2010 Heineken Cup Final
- Event: 2009–10 Heineken Cup
| Stade Toulousain | Biarritz Olympique |
| France | France |
| 21 | 19 |
- Date: 22 May 2010
- Venue: Stade de France, Saint-Denis
- Man of the Match: William Servat (Toulouse)^{[citation needed]}
- Referee: Wayne Barnes (England)
- Attendance: 78,962

= 2010 Heineken Cup final =

European club rugby union competition final

The 2010 Heineken Cup Final was the final match of the 2009–10 Heineken Cup, the 15th season of Europe's top club rugby union competition. The match was played on 22 May 2010 at Stade de France, Saint-Denis north of Paris. It was contested by Biarritz and Toulouse, both from France. Toulouse won the final by 21–19, and for a record fourth time in fifteen seasons of the competition.

==Background==
The Heineken Cup was established by the Five Nations Committee in 1995 to provide a new level of professional cross border competition. Clubs from the Premiership Rugby, Pro14 Super 10 and the Top 14 leagues qualified for the competition based on their performance in their national leagues. In 2014, the competition was replaced by the European Rugby Champions Cup after negotiations between English and French clubs who withdrew from the tournament because of governance, qualifying rules and distribution of income were completed.

Toulouse reached the final after a 26–16 win against defending champions Leinster in the semi-final Biarritz got to the final after defeating Munster 18–7 in their semi final.

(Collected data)
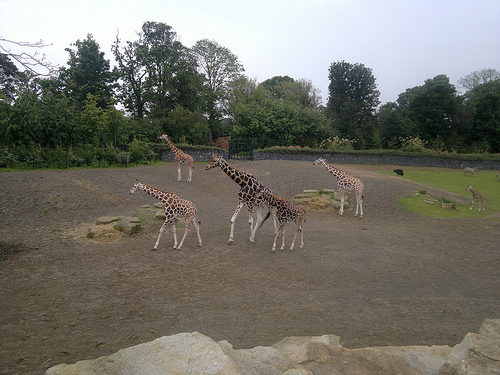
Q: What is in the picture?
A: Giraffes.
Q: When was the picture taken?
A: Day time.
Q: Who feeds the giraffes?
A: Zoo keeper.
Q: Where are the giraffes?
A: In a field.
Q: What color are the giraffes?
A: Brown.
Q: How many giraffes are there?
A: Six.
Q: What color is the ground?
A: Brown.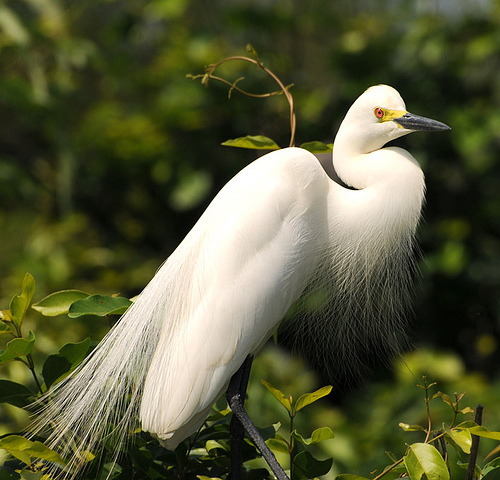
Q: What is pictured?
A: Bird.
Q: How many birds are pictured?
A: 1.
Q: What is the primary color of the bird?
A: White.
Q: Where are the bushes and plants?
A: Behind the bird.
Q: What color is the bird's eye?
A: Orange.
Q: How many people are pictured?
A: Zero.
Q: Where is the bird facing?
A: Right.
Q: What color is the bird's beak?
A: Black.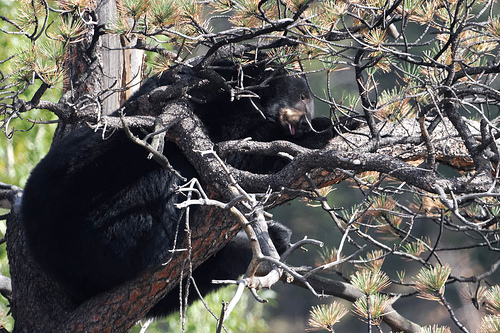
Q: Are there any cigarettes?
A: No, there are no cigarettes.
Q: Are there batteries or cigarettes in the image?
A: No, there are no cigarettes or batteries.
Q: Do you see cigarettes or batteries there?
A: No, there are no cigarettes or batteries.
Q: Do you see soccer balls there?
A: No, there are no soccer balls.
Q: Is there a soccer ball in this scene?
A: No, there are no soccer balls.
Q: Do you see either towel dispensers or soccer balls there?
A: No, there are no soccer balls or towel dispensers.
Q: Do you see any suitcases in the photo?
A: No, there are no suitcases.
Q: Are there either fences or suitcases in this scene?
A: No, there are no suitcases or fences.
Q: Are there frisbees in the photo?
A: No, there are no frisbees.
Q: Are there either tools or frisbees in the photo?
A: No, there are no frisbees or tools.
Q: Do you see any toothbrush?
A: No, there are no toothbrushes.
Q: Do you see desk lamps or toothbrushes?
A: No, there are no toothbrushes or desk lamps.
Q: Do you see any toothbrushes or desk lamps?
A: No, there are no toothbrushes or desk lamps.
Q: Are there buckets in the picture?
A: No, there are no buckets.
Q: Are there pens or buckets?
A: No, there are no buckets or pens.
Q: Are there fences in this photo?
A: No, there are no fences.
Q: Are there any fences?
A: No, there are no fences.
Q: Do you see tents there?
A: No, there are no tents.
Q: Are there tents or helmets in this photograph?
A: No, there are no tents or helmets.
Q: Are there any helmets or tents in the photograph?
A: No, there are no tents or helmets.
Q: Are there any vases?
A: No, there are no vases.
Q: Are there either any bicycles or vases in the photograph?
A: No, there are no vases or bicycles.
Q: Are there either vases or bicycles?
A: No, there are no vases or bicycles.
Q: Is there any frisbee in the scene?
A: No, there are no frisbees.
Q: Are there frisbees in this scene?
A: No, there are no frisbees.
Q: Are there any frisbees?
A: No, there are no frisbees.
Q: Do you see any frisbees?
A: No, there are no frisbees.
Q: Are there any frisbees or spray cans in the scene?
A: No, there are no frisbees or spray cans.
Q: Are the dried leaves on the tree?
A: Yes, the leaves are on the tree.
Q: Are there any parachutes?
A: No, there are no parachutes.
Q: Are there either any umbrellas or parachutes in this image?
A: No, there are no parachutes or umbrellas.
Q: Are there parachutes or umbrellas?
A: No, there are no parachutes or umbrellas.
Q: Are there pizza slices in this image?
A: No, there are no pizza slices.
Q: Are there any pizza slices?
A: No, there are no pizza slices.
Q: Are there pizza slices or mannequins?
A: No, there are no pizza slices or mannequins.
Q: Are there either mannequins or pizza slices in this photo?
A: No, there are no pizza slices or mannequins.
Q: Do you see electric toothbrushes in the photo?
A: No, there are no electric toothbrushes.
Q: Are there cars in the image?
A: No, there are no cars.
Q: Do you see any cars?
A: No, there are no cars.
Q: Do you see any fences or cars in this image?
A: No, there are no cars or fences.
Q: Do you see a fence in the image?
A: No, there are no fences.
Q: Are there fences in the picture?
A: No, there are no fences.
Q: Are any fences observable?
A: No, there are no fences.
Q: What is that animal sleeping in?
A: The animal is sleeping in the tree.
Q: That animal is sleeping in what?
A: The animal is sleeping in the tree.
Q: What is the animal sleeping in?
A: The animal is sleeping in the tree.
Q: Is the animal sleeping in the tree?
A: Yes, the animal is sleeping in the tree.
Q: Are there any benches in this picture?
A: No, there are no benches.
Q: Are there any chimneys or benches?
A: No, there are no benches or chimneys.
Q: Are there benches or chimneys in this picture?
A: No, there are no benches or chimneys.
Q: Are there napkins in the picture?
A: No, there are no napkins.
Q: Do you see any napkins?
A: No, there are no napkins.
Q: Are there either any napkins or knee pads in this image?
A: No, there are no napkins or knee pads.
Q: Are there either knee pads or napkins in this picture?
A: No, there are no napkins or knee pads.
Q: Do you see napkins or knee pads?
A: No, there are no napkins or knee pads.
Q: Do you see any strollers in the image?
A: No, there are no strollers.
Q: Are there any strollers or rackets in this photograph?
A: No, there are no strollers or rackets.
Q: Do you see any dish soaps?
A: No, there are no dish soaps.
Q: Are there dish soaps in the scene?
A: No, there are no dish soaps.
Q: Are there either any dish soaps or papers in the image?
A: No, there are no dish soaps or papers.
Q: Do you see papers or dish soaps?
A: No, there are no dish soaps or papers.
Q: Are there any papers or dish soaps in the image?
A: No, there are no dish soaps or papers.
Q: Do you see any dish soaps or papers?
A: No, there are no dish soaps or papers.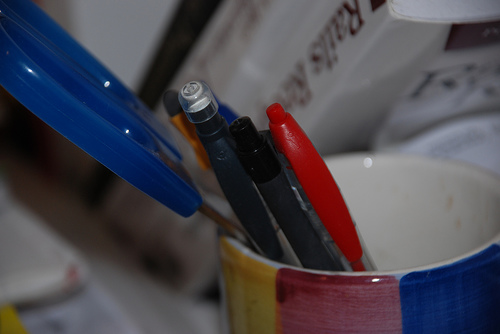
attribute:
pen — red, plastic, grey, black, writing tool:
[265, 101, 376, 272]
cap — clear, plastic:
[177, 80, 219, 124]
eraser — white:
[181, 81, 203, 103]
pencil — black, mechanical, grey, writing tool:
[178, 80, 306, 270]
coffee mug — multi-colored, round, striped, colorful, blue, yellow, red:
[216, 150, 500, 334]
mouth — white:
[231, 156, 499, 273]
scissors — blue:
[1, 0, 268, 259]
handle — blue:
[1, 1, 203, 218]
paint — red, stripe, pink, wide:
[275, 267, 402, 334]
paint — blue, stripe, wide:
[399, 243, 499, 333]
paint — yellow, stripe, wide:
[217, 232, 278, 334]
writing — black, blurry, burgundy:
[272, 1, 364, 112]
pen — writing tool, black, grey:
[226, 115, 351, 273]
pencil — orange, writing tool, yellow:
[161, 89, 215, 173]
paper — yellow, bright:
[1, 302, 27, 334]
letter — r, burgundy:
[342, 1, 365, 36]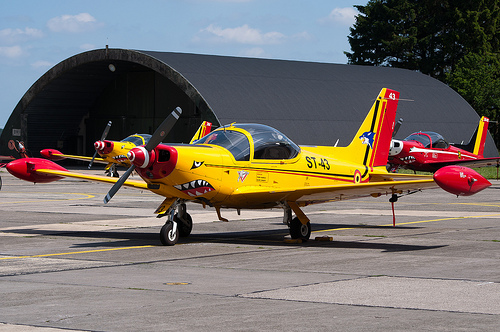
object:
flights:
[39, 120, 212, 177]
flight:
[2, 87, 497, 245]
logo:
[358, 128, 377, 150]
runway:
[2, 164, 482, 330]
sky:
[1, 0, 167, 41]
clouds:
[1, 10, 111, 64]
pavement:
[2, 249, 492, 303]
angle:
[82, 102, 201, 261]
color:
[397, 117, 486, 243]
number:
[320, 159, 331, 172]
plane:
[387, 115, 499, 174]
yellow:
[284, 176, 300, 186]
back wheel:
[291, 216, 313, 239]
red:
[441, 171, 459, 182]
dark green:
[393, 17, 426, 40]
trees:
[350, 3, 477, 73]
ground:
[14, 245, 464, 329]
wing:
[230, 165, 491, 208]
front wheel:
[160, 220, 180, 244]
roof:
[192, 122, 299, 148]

* * *

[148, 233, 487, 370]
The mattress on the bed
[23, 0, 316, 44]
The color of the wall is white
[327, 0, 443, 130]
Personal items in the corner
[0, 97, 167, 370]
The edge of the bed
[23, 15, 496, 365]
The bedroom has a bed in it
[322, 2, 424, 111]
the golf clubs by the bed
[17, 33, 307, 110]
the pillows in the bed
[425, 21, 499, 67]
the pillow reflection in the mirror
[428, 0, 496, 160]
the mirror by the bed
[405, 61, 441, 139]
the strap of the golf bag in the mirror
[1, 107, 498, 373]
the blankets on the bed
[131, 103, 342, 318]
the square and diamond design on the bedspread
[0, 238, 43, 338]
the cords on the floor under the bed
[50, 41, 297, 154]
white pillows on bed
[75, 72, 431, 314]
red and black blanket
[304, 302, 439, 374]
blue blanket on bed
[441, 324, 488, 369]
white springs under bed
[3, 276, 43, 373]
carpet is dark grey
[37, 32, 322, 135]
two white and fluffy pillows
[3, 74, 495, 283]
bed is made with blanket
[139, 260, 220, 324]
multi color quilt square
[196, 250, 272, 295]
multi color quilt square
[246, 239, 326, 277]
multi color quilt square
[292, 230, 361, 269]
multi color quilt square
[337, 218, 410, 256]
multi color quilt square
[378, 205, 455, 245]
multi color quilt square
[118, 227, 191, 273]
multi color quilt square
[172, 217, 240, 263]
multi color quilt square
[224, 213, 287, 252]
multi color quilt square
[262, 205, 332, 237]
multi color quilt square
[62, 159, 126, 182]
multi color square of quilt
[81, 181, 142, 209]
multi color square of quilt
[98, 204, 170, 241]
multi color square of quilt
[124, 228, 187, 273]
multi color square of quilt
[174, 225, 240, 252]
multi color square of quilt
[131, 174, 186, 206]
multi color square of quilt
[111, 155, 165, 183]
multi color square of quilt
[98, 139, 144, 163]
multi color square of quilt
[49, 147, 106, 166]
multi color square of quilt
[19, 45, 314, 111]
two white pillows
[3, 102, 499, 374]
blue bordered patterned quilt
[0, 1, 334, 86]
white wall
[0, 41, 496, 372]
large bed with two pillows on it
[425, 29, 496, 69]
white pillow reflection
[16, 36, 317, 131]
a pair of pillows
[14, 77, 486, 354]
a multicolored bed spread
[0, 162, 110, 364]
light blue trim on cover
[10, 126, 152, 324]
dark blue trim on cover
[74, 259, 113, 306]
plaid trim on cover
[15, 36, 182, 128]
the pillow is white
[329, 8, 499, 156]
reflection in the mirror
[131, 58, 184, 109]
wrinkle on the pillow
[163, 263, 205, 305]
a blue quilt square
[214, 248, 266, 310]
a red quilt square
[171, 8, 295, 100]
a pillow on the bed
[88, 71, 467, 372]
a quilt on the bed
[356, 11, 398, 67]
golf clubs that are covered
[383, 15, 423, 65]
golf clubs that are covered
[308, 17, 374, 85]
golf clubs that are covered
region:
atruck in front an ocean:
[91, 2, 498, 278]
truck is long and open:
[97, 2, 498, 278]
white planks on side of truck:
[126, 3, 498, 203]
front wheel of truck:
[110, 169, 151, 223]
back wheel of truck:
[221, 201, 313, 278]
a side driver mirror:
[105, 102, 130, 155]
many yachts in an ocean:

**Work item:** Reproduce the passage from the 2010 Heineken Cup Final text that begins at the words "European club rugby" and stops after the words "of the competition.". The collected data plays no part in the work that comes next.

**Result of this exercise:**
European club rugby union competition final

The 2010 Heineken Cup Final was the final match of the 2009–10 Heineken Cup, the 15th season of Europe's top club rugby union competition. The match was played on 22 May 2010 at Stade de France, Saint-Denis north of Paris. It was contested by Biarritz and Toulouse, both from France. Toulouse won the final by 21–19, and for a record fourth time in fifteen seasons of the competition.